Y junto a él, Dadá en general. Cierto niñoide ahí asomando en esa especie de paracanciones transmentales a la pesca de un alter si no un alien. Ergo, más bien algo como un a-método. Un ambient-zaum.
Pero en el apenas de una intuición de esa posible voz de otra conciencia, si no de otro cerebro, de la voz de la corazonada de ese “personaje” sin atributos a consagrar; un tono, claro, que es también el pregón contradiscursivo del hombre-sandwich.
Un poco también, supongo, por influjo de El infierno de Wall Street de Sousândrade, basado en titulares de periódicos y carteles, escrito a mediados del siglo diecinueve, verdadero precursor de “técnicas contemporáneas”, que andaba traduciendo más o menos por la época de Piezas.
-En tu experiencia en particular, con libros publicados desde 1981, hasta la actualidad. El surrealismo continúa siendo una de las fuentes de incitación a la palabra…
-Sí. El ritmo asociativo. La imagen aural. Las supervivencias. Ciertas ancestralidades que destronan el cliché.
Esa cuestión del atemporal o del ucrónico que separa definitivamente al surrealismo de las llamadas vanguardias coetáneas, más fijadas en futuridades o contemporaneidades sin margen para lo extemporáneo y arcaico, que la confluencia, tan poco estudiada, del surrealismo con la etnografía —verbigracia Girondo, que considero un poeta no surrealista pero sí superrealista, en Paris, topándose con la exposición etnográfica que reúne las colecciones personales de los surrealistas y su encuentro posterior con Alfred Metraux en Tucumán— por otra parte confirma a todas luces. Por ahí creo que va buena parte de la cosa que me incita.
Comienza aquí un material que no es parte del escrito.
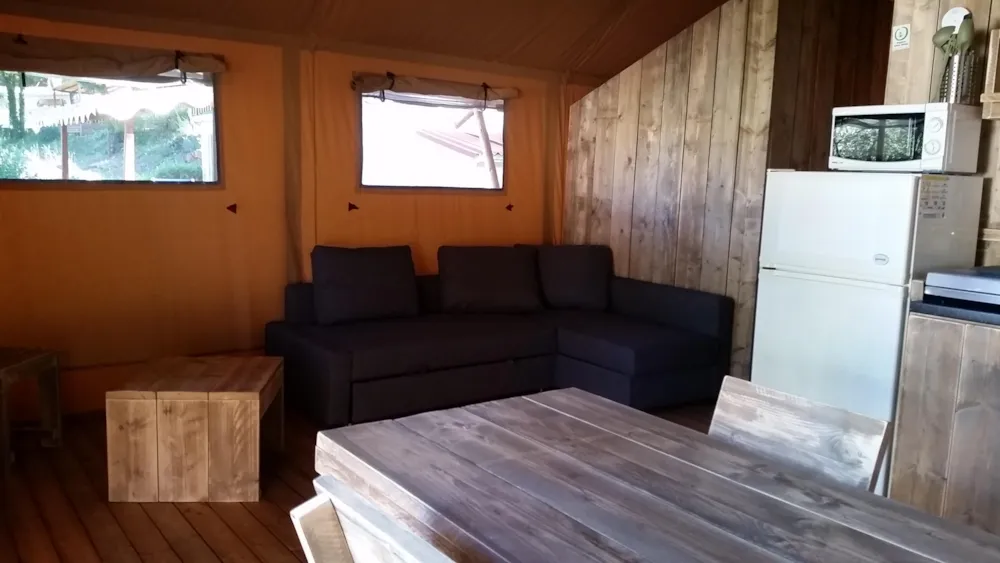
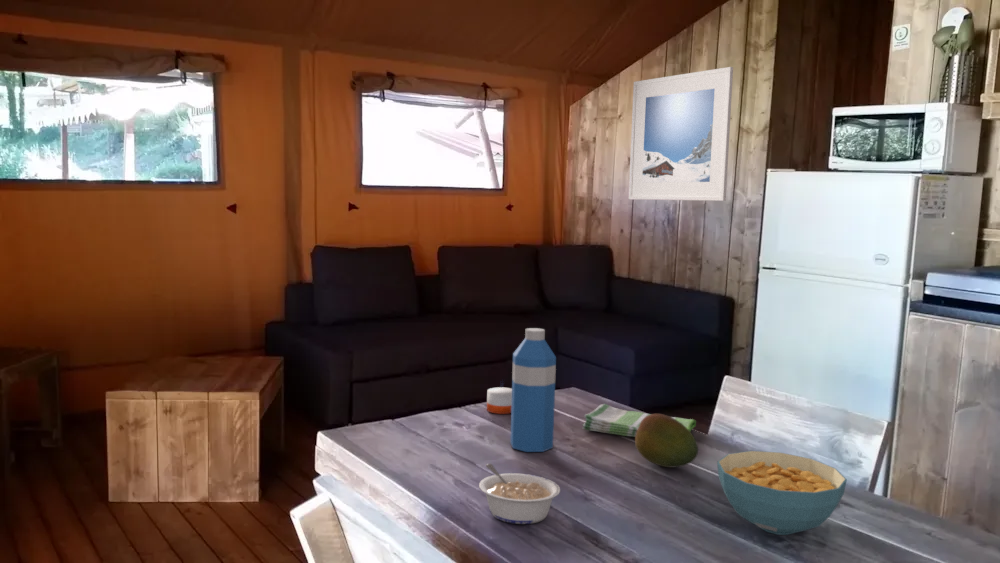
+ candle [486,380,512,415]
+ cereal bowl [716,450,848,536]
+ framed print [628,66,734,202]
+ water bottle [509,327,557,453]
+ fruit [634,413,699,468]
+ legume [478,463,561,525]
+ dish towel [582,403,697,438]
Un mestizaje de espaciotiempos, además.
-Cuando te leo siento siempre una presencia extática de la palabra hecha verbo. ¿Cuál es el nexo, para vos, entre la espiritualidad y la poesía?
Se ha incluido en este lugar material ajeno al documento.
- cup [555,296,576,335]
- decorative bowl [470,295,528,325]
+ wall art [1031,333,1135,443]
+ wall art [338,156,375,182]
-El nexo es innegable. Pero no sabría delimitarlo. La poesía es eminentemente una acción de índole espiritual, entendiendo por espíritu la conjunción de ánima y soma, por así decir. Ahora, no puedo dejar de oír en ésta, Augusto, la pregunta por la inspiración.
Y que algunos me disculpen, pero sí, creo en la inspiración. Al menos, e insisto en esto, la poesía, cuando leo y se produce la conectiva propicia, cuando se da la situación inductiva, me resulta de hecho inspiradora. Me coloca en situación receptiva. “Trance leve” decía Néstor (Perlongher).
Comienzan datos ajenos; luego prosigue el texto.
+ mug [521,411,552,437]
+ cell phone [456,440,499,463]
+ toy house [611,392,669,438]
-A nadie le gusta rotular lo que uno escribe, no obstante, cierta vez un colega se refirió a tu poesía como "psicodélica"…
-Me gusta lo de psicodélica. La psicodelia es una noción, más que una estética y más que un movimiento concreto y fechado, en la que trabajo constantemente.
Tengo un libro terminado sobre el tema, El oyente psicodeslizado, que fui publicando en uno de mis dos blogs, precisamente “Psicodeslizado” y ya tengo otro en puertas, por ahora con el título de Tercer oído. Además suelo armar unas “sesiones de música inaudita” en mi casa, con foco principal en lo que rodea a la psicodelia.
-Mirando hacia atrás en el tiempo, con cuatro décadas trabajando la palabra. ¿Qué significó tu amistad con Roberto Cignoni?
-Recuerdo bien la primera vez que nos vimos con Roberto Cignoni. Tuve entonces la impresión de un tipo ascético, una especie de devoto pero de la poesía.
Estaba con un ejemplar de una traducción bellísima de Chuang Tzu, que también yo había leído no hacía tanto, así que de inmediato congeniamos. Yo ya conocía sus primeros libros. Su obra édita e inédita —que conozco parcialmente— es impecable. Su amistad me honra. Ojalá pronto se publique su Flexión de la luz.
-¿Un par de poetas que deberíamos releer?
-Muchos, pero en el apuro me acuden dos, y no podrían ser más diferentes, cada uno a su manera encarnando la diferencia misma: Miguel Ángel Bustos (“El Himalaya o la moral de los pájaros”) y H.A. Murena (“El águila que desaparece”).